Brian Green from Pixar speaking at Pause Fest 2017

If there is one thing a startup can learn from Pixar Animation Studios, it’s solving complex problems through collaboration.

“Pixar is a creative place of artists and scientists,” says Pixar character supervisor Brian Green at creative tech conference Pause Fest in Melbourne on Wednesday.

“It’s also a stressful place because there’s money and deadlines … you have to work with people through these issues collaboratively.”

Green, who is from Melbourne but lives in San Francisco, has worked on some of the world’s most well-recognised animation films, including Toy Story, Finding Dory and Monsters Inc.

As a character supervisor, he led the creation of the characters “Hank” from Finding Dory and “Sullivan” from Monsters Inc.

“I spent so much time with [Sullivan], he’s kind of my buddy,” Green says.

To get the best out of collaborative teams and build an organisation that thrives on creative ideas, Green says its crucial to build a culture and work environment that supports both of these things.

This means creating a place where ideas are not crushed but given a chance to develop with input on how they can be improved, and where there is an understanding that when working with new technology, people need a chance to prove themselves.

But most importantly, Green says collaboration can only work if you have the right people who want to solve problems together for years to come.

“You have to pick people you want to work with,” he says.

How Pixar solves problems through collaboration

During his talk, Green revealed some of Pixar’s key challenges when creating animation films, including how to make the character’s body parts believable and act in a way that respects physics.

“If something squashes, it has to squash in a way that’s mathematically correct,” he says.

When developing “Hank”, an octopus in Finding Dory, Green said the key problem was figuring out a way to make the tentacles believable.

So first they looked at how a real tentacle bends and analysed all its separate components like suckers and skin simulation. The next step was to work with scientists, mathematicians, coders and artists to bring each of these parts to life in the character.

“We found all these problems and we divided them all up between the groups,” Green says.

To help, Green says they also reached out to a team who worked on animated tentacles in  the film Pirates of the Caribbean: Dead Man’s Chest.

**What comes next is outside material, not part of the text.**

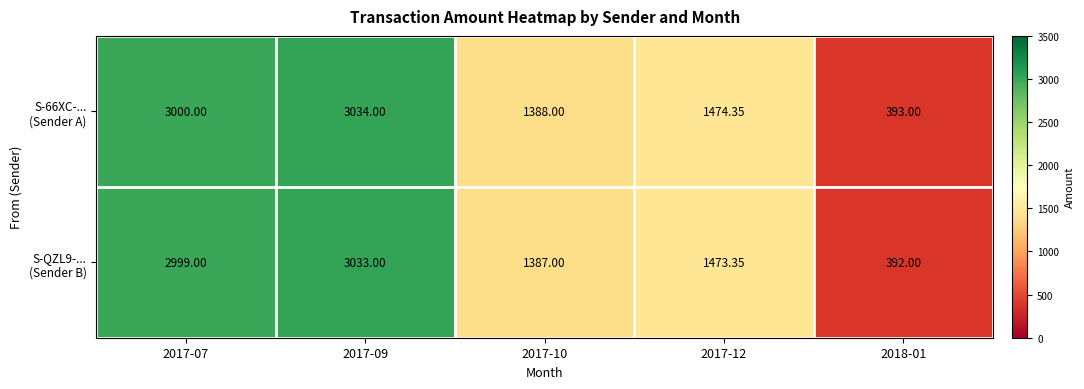

How many data points does each series have?

5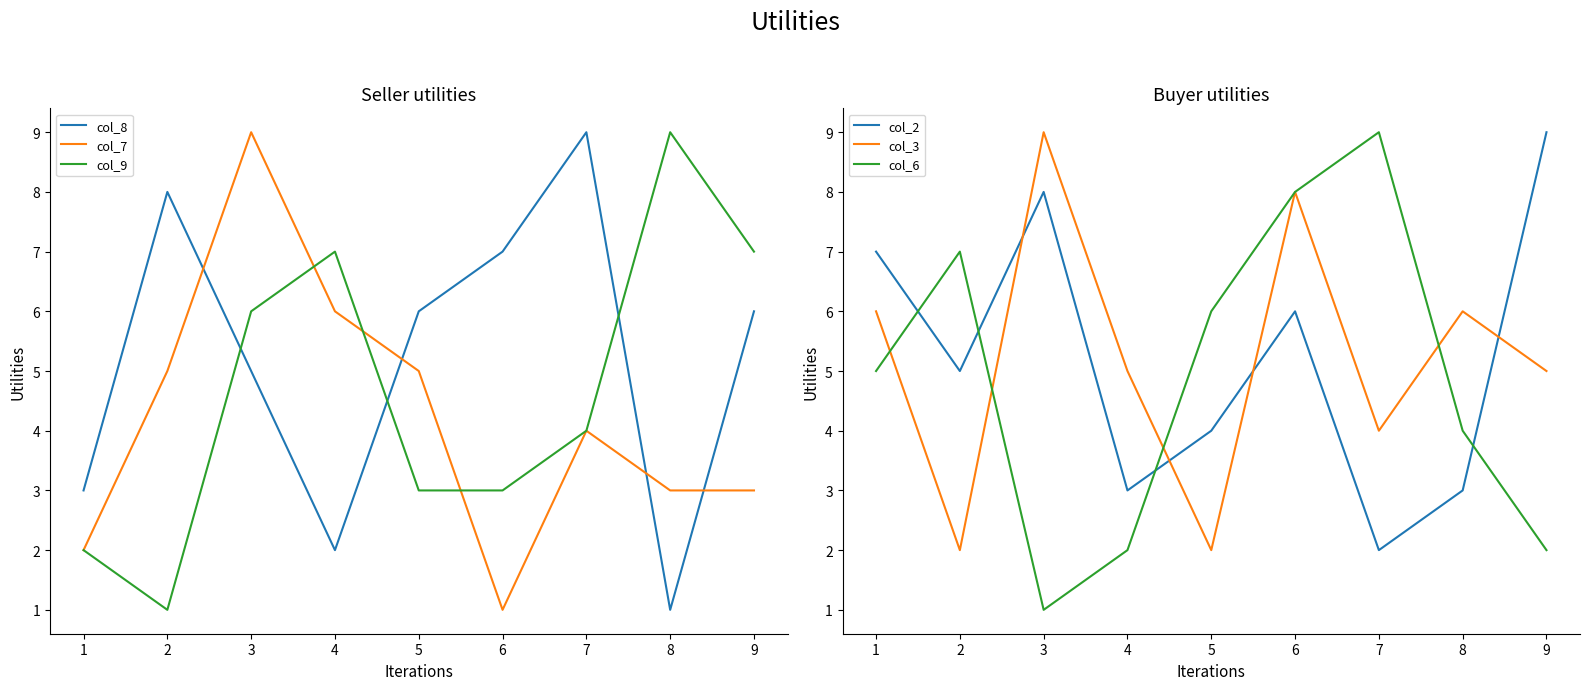

What is the maximum value shown in the chart?

9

“We talked to them, they talked to us—collaboration,” he says.

Many of the “technical opportunities” in a film are solved with the help of creative professionals, says Green.

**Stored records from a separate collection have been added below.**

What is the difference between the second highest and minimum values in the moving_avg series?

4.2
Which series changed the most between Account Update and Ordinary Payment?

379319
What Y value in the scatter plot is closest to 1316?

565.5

“Pixar is full of artists, a lot of them are traditional artists,” he says.

Green says the mix of diverse minds means project challenges turn into “mad science experiments” and although some problems are not solved in one film, Pixar takes an evolutionary approach to innovation.

“Steve Jobs had this thing of [saying], ‘you’ve got to do one thing that’s great, you can’t do two things that are mediocre’,” Green says.